- _Problem requirements_
Start to finish, print the data below exactly, without the images.

(Supplied data Opens)

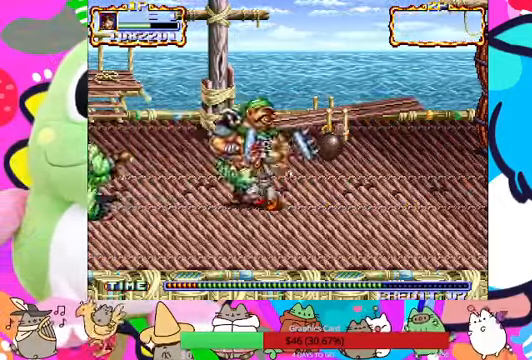
{"dt_ms": 500, "buttons": ["SQUARE"], "left_stick": "up-right", "events": [[133, "SQUARE", "down"], [200, "SQUARE", "up"], [200, "left_stick", "left"], [267, "SQUARE", "down"], [333, "SQUARE", "up"], [333, "left_stick", "center"], [400, "SQUARE", "down"], [400, "left_stick", "up-right"]]}
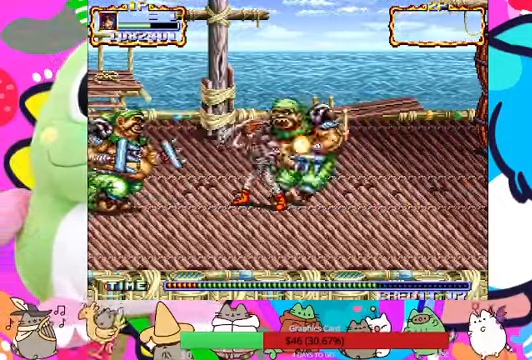
{"dt_ms": 500, "buttons": [], "left_stick": "right"}
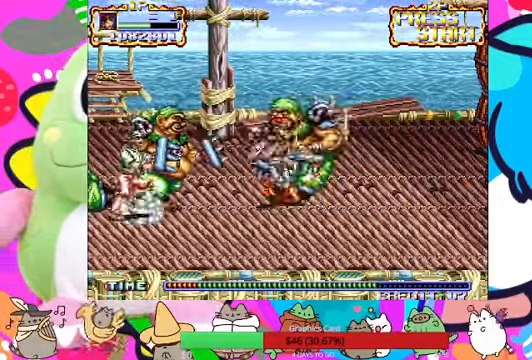
{"dt_ms": 500, "buttons": ["SQUARE"], "left_stick": "right", "events": [[67, "SQUARE", "down"], [133, "SQUARE", "up"], [267, "CROSS", "down"], [366, "SQUARE", "down"], [400, "CROSS", "up"], [433, "SQUARE", "up"], [500, "SQUARE", "down"]]}
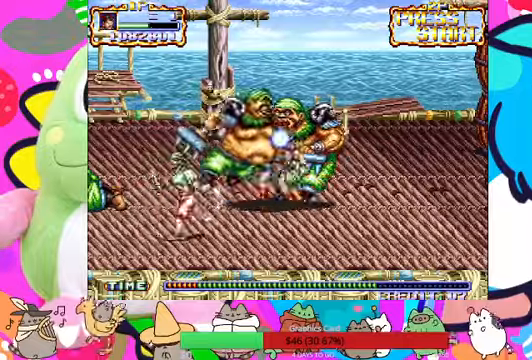
{"dt_ms": 500, "buttons": ["SQUARE"], "left_stick": "right", "events": [[33, "left_stick", "up-left"], [100, "SQUARE", "up"], [100, "left_stick", "left"], [133, "SQUARE", "down"], [200, "SQUARE", "up"], [233, "SQUARE", "down"], [300, "SQUARE", "up"], [366, "SQUARE", "down"], [433, "left_stick", "right"], [466, "SQUARE", "up"], [500, "SQUARE", "down"]]}
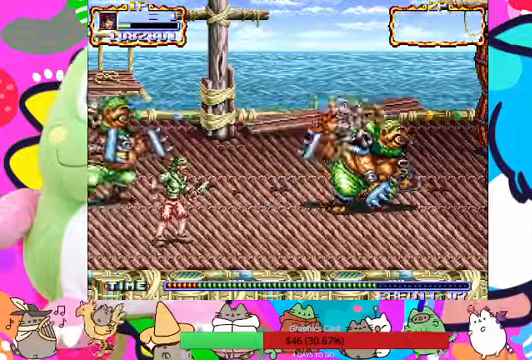
{"dt_ms": 500, "buttons": [], "left_stick": "left", "events": [[66, "SQUARE", "up"], [166, "SQUARE", "down"], [200, "left_stick", "center"], [233, "SQUARE", "up"], [300, "SQUARE", "down"], [300, "left_stick", "left"], [333, "SQUARE", "up"], [400, "SQUARE", "down"], [466, "SQUARE", "up"]]}
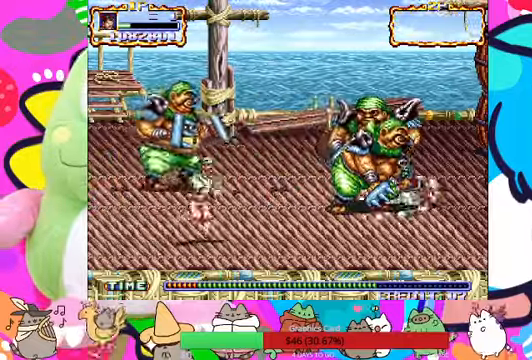
{"dt_ms": 500, "buttons": [], "left_stick": "left", "events": [[66, "SQUARE", "down"], [100, "SQUARE", "up"], [166, "SQUARE", "down"], [200, "left_stick", "center"], [233, "SQUARE", "up"], [333, "SQUARE", "down"], [466, "left_stick", "left"], [500, "SQUARE", "up"]]}
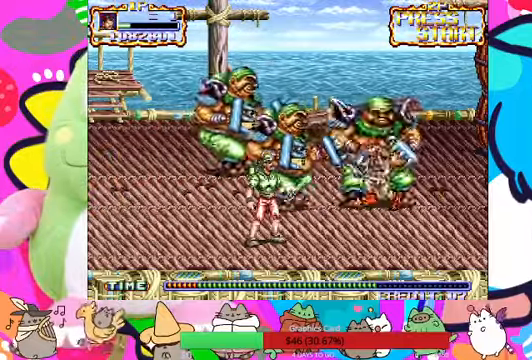
{"dt_ms": 500, "buttons": [], "left_stick": "center", "events": [[33, "SQUARE", "down"], [100, "SQUARE", "up"], [166, "SQUARE", "down"], [200, "left_stick", "center"], [233, "SQUARE", "up"], [300, "SQUARE", "down"], [366, "SQUARE", "up"], [466, "SQUARE", "down"], [500, "SQUARE", "up"]]}
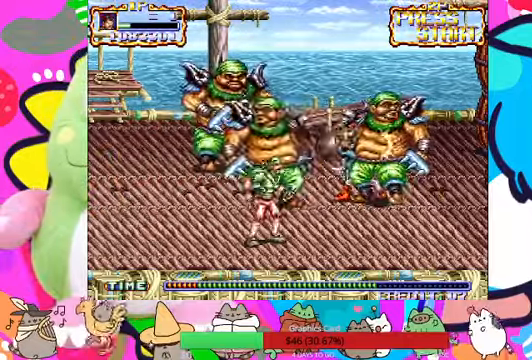
{"dt_ms": 500, "buttons": [], "left_stick": "center", "events": [[100, "SQUARE", "down"], [166, "SQUARE", "up"], [266, "SQUARE", "down"], [300, "SQUARE", "up"], [400, "SQUARE", "down"], [433, "SQUARE", "up"]]}
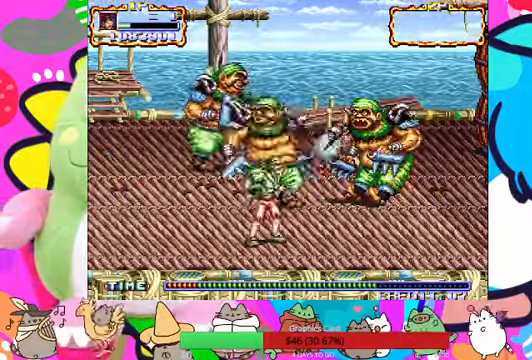
{"dt_ms": 500, "buttons": ["SQUARE"], "left_stick": "center", "events": [[33, "SQUARE", "down"], [100, "SQUARE", "up"], [166, "SQUARE", "down"], [233, "SQUARE", "up"], [300, "SQUARE", "down"], [366, "SQUARE", "up"], [433, "SQUARE", "down"]]}
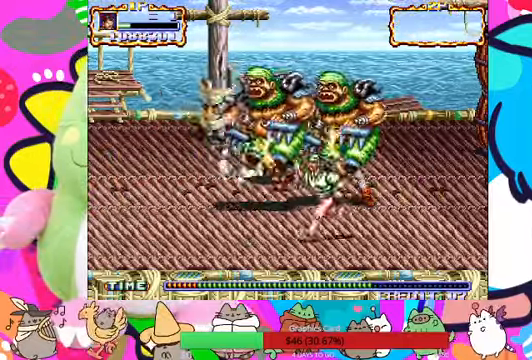
{"dt_ms": 1000, "buttons": ["SQUARE"], "left_stick": "center"}
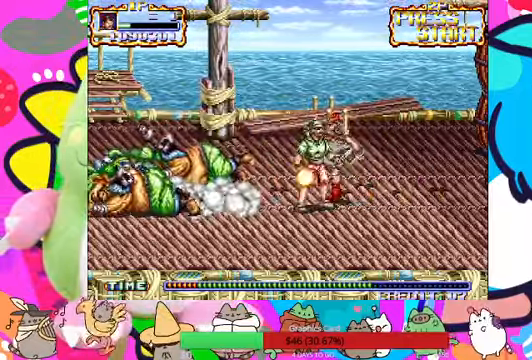
{"dt_ms": 500, "buttons": [], "left_stick": "center", "events": [[33, "SQUARE", "up"], [100, "SQUARE", "down"], [200, "SQUARE", "up"], [266, "SQUARE", "down"], [300, "SQUARE", "up"], [366, "SQUARE", "down"], [466, "SQUARE", "up"]]}
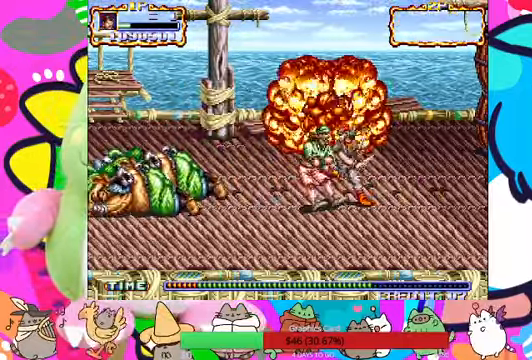
{"dt_ms": 500, "buttons": ["SQUARE"], "left_stick": "center", "events": [[33, "SQUARE", "down"], [233, "SQUARE", "up"], [300, "SQUARE", "down"]]}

(Supplied data Closes)

- _Reply to the task_
{"dt_ms": 500, "buttons": ["SQUARE"], "left_stick": "up-right", "events": [[133, "SQUARE", "down"], [200, "SQUARE", "up"], [200, "left_stick", "left"], [267, "SQUARE", "down"], [333, "SQUARE", "up"], [333, "left_stick", "center"], [400, "SQUARE", "down"], [400, "left_stick", "up-right"]]}
{"dt_ms": 500, "buttons": [], "left_stick": "right"}
{"dt_ms": 500, "buttons": ["SQUARE"], "left_stick": "right", "events": [[67, "SQUARE", "down"], [133, "SQUARE", "up"], [267, "CROSS", "down"], [366, "SQUARE", "down"], [400, "CROSS", "up"], [433, "SQUARE", "up"], [500, "SQUARE", "down"]]}
{"dt_ms": 500, "buttons": ["SQUARE"], "left_stick": "right", "events": [[33, "left_stick", "up-left"], [100, "SQUARE", "up"], [100, "left_stick", "left"], [133, "SQUARE", "down"], [200, "SQUARE", "up"], [233, "SQUARE", "down"], [300, "SQUARE", "up"], [366, "SQUARE", "down"], [433, "left_stick", "right"], [466, "SQUARE", "up"], [500, "SQUARE", "down"]]}
{"dt_ms": 500, "buttons": [], "left_stick": "left", "events": [[66, "SQUARE", "up"], [166, "SQUARE", "down"], [200, "left_stick", "center"], [233, "SQUARE", "up"], [300, "SQUARE", "down"], [300, "left_stick", "left"], [333, "SQUARE", "up"], [400, "SQUARE", "down"], [466, "SQUARE", "up"]]}
{"dt_ms": 500, "buttons": [], "left_stick": "left", "events": [[66, "SQUARE", "down"], [100, "SQUARE", "up"], [166, "SQUARE", "down"], [200, "left_stick", "center"], [233, "SQUARE", "up"], [333, "SQUARE", "down"], [466, "left_stick", "left"], [500, "SQUARE", "up"]]}
{"dt_ms": 500, "buttons": [], "left_stick": "center", "events": [[33, "SQUARE", "down"], [100, "SQUARE", "up"], [166, "SQUARE", "down"], [200, "left_stick", "center"], [233, "SQUARE", "up"], [300, "SQUARE", "down"], [366, "SQUARE", "up"], [466, "SQUARE", "down"], [500, "SQUARE", "up"]]}
{"dt_ms": 500, "buttons": [], "left_stick": "center", "events": [[100, "SQUARE", "down"], [166, "SQUARE", "up"], [266, "SQUARE", "down"], [300, "SQUARE", "up"], [400, "SQUARE", "down"], [433, "SQUARE", "up"]]}
{"dt_ms": 500, "buttons": ["SQUARE"], "left_stick": "center", "events": [[33, "SQUARE", "down"], [100, "SQUARE", "up"], [166, "SQUARE", "down"], [233, "SQUARE", "up"], [300, "SQUARE", "down"], [366, "SQUARE", "up"], [433, "SQUARE", "down"]]}
{"dt_ms": 1000, "buttons": ["SQUARE"], "left_stick": "center"}
{"dt_ms": 500, "buttons": [], "left_stick": "center", "events": [[33, "SQUARE", "up"], [100, "SQUARE", "down"], [200, "SQUARE", "up"], [266, "SQUARE", "down"], [300, "SQUARE", "up"], [366, "SQUARE", "down"], [466, "SQUARE", "up"]]}
{"dt_ms": 500, "buttons": ["SQUARE"], "left_stick": "center", "events": [[33, "SQUARE", "down"], [233, "SQUARE", "up"], [300, "SQUARE", "down"]]}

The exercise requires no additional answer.